Localisé dans la plaine en bordure du fleuve Stabiacciu et fouillé dans les années 1960 par R. Grosjean et J. Liegeois, le site se composait de deux coffres mégalithiques, chacun inséré dans un cercle de pierres comprenant plusieurs menhirs. Un seul de ces coffres subsiste aujourd'hui, sur une petite butte au milieu d'un champ. Régulièrement labouré, ce champ a livré d'importantes quantités d'obsidienne renvoyant aux productions du IV e millénaire et témoignant de la présence d'un habitat vraisemblablement antérieur à l'édification des mégalithes.

Le site de Torre

Au nord de la Trinité, dominant le hameau de Torre, reposent les restes d'un ensemble monumental isolé de forme semi circulaire. A une trentaine de mètres en contrebas, sur un éperon rocheux subsistent également les restes d'une tour préhistorique cyclopéenne aménagée par l'homme vers 1600 avant notre ère.

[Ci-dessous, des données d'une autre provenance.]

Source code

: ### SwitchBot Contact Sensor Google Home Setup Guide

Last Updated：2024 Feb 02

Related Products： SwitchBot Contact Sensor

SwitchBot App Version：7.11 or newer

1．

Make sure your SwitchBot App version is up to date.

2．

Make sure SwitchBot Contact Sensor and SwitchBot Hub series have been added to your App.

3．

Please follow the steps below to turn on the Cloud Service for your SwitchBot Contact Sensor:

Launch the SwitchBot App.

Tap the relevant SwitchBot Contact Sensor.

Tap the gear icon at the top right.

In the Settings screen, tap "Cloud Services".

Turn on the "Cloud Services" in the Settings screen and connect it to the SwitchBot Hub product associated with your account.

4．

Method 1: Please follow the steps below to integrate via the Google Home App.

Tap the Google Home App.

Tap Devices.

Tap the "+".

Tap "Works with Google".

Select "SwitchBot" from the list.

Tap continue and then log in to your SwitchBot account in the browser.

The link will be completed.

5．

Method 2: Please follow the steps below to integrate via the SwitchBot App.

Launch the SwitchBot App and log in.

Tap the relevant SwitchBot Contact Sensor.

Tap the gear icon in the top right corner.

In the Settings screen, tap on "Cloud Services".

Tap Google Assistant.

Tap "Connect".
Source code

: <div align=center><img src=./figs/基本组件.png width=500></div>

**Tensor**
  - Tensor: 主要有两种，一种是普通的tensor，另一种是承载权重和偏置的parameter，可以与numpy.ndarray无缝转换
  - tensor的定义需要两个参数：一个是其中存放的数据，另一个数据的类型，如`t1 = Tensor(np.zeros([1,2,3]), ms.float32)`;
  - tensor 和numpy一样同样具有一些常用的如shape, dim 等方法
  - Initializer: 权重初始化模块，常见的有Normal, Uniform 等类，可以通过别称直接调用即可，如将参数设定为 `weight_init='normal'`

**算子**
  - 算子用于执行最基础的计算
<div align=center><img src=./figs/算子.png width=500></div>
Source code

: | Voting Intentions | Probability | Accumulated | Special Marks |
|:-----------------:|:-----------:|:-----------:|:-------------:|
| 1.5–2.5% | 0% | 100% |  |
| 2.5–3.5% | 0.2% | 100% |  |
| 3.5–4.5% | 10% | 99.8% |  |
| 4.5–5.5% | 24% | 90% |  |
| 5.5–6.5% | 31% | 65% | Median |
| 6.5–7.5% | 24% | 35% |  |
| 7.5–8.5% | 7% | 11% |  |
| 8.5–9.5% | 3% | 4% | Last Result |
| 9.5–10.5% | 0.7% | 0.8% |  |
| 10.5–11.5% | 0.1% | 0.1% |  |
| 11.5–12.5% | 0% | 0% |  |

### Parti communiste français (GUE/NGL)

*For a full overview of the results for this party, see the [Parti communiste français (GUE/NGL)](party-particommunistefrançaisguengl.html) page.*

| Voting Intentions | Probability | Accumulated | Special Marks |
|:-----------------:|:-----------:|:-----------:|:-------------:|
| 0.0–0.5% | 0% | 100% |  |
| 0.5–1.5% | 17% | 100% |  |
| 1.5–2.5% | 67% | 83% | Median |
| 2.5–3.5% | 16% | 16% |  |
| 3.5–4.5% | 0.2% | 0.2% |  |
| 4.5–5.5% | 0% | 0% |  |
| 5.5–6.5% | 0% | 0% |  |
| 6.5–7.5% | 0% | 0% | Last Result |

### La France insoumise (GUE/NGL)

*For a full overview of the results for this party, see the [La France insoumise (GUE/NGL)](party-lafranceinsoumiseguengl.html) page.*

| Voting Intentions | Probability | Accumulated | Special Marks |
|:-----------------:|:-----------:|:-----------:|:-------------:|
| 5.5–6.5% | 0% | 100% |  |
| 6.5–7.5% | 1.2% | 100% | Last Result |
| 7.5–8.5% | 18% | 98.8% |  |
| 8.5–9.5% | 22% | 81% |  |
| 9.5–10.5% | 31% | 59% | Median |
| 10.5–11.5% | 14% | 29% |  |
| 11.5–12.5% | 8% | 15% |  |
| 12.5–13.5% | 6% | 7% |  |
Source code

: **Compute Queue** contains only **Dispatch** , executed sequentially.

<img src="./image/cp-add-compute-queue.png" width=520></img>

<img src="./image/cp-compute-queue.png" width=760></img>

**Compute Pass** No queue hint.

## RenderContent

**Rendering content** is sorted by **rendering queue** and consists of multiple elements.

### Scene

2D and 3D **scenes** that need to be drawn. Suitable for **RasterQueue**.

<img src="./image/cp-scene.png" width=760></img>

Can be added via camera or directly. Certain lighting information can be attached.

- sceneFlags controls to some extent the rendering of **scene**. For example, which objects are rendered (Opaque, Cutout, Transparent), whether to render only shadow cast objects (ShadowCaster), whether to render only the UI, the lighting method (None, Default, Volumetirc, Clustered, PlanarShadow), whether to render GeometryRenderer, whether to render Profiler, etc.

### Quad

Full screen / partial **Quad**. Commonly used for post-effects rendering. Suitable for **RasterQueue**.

Ce monument coiffe le sommet d'une butte littorale qui domine le hameau de Torre. Il s'agit d'une construction semi-circulaire, accolée à un énorme rocher. Elle ne possède pas de chambre, dans sa partie conservée, mais un couloir et deux diverticules. Au fond du couloir, un conduit d'aération, encore visible, permettait d'évacuer la fumée. De grandes dalles couvrent le couloir et les diverticules. La partie supérieure du monument, auquel on devait accéder par un escalier extérieur, n'a pas été conservée. Ce site est facile d'accès, depuis la RN 198.